On Sat, May 2, 2009 at 3:14 AM, Alban Hertroys <
dalroi(at)solfertje(dot)student(dot)utwente(dot)nl> wrote:

> On May 2, 2009, at 9:33 AM, Mike Christensen wrote:
>
> Using this, I could completely get rid of ThreadTags and have a table like
>> this:
>>
>> create table Threads (
>> Id uuid not null,
>> Posted timestamp not null,
>> Subject varchar(255) not null,
>> Replies int4 not null,
>> PosterId uuid not null,
>> Tags int2[],
>> primary key (Id)
>> );
>>
>> and then find threads using the ANY function:
>>
>> select * from Threads where 5 = ANY (Tags);
>>
>> To me this seems cleaner, but I'm wondering about performance. If I had
>> millions of threads, is a JOIN going to be faster? I guess what I'm asking
>> about is the underlying implementation of ANY. Is it doing a sequential
>> search? Can I index Tags and will ANY() then use that index? Any other
>> opinions on what option is better?
>>
>
> If you modify the array the entire array needs to be rewritten. I don't
> think you'd want that with millions of threads in it. I don't think array
> values are indexable either. So while they're probably faster to query for
> small amounts of threads, the join is likely faster to query for large
> amounts (provided they're indexed properly, of course).
>
> If you want to be sure, play around with explain analyse with both
> implementations.
>
> Alban Hertroys
>
> --
> If you can't see the forest for the trees,
> cut the trees and you'll see there is no forest.
>
>
> !DSPAM:880,49fc1d1e129741592332518!
>
>
>


From: Ron Mayer <rm_pg(at)cheapcomplexdevices(dot)com>
To: Alban Hertroys <dalroi(at)solfertje(dot)student(dot)utwente(dot)nl>
Cc: Mike Christensen <mike(at)kitchenpc(dot)com>, pgsql-general(at)postgresql(dot)org
Subject: Re: Difference between array column type and separate table
Date: 2009-05-03 16:19:43
Message-ID: 49FDC41F.6030202@cheapcomplexdevices.com
Views: Raw Message | Whole Thread | Download mbox | Resend email
Lists: pgsql-general

Alban Hertroys wrote:
> On May 2, 2009, at 9:33 AM, Mike Christensen wrote:
>
>> ...
>> create table Threads ( ... Tags int2[], ...);
>>
>> To me this seems cleaner, but I'm wondering about performance. If I
>> had millions of threads, is a JOIN going to be faster? ...
>
> ...I don't think array values are indexable either. ...

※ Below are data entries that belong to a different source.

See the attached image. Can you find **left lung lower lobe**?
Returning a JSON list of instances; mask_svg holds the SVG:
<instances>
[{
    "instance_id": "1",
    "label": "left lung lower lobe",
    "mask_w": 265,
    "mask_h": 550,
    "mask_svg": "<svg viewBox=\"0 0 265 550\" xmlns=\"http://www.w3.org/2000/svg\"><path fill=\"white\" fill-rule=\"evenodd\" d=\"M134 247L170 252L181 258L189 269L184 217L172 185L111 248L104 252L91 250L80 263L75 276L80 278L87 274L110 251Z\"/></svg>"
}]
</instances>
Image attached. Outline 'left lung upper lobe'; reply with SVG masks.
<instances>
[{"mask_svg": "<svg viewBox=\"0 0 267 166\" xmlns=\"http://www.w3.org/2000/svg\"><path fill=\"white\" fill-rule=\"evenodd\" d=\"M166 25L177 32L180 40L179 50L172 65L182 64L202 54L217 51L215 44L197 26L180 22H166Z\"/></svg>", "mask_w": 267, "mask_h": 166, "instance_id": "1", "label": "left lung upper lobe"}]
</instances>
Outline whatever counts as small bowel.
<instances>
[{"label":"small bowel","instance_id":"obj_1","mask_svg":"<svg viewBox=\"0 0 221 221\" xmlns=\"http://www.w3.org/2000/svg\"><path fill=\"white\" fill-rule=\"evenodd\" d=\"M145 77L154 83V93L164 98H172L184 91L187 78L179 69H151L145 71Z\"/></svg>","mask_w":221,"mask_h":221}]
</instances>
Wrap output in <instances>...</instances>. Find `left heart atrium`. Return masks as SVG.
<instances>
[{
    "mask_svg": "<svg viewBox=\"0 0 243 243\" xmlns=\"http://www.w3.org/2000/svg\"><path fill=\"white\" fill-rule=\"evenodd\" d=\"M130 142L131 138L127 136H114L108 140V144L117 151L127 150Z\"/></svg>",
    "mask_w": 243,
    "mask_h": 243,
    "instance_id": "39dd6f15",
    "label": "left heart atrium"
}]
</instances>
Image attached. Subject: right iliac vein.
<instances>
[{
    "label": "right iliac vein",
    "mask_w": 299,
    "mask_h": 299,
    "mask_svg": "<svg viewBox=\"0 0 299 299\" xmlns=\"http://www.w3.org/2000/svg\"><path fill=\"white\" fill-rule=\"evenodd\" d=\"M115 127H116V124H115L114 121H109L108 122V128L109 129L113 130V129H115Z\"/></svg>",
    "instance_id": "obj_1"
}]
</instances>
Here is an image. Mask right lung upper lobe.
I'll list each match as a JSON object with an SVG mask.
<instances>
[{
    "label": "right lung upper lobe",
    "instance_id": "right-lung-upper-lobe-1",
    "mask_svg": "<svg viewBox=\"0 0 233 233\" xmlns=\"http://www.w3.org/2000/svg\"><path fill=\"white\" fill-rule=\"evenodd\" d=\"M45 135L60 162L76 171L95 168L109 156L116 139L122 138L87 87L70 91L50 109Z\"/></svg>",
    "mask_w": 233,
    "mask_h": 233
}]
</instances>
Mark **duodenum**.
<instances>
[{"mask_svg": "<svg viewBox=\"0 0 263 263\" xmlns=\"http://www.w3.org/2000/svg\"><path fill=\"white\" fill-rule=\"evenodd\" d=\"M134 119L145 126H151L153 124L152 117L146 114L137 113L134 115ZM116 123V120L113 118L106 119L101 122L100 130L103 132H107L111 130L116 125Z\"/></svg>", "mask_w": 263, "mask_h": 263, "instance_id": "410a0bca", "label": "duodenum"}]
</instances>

Of course they are indexable if you construct the right index
http://www.postgresql.org/docs/current/static/intarray.html

For certain queries, the array will probably be *much* faster
than the extra tables. For example a query like this:

SELECT * FROM Threads WHERE Threads.tags @@ '1&(2|3)'::query_int;

that does a single indexscan will be far far faster using an
extra table, where the query would look something like:

select * from Threads T where
id in (select threadid from threadtags where id = 1)
and
id in (select threadid from threadtags where id = 2 or id = 3);

requiring 3 indexscans on a table with many more rows, and
some potentially rather expensive joins.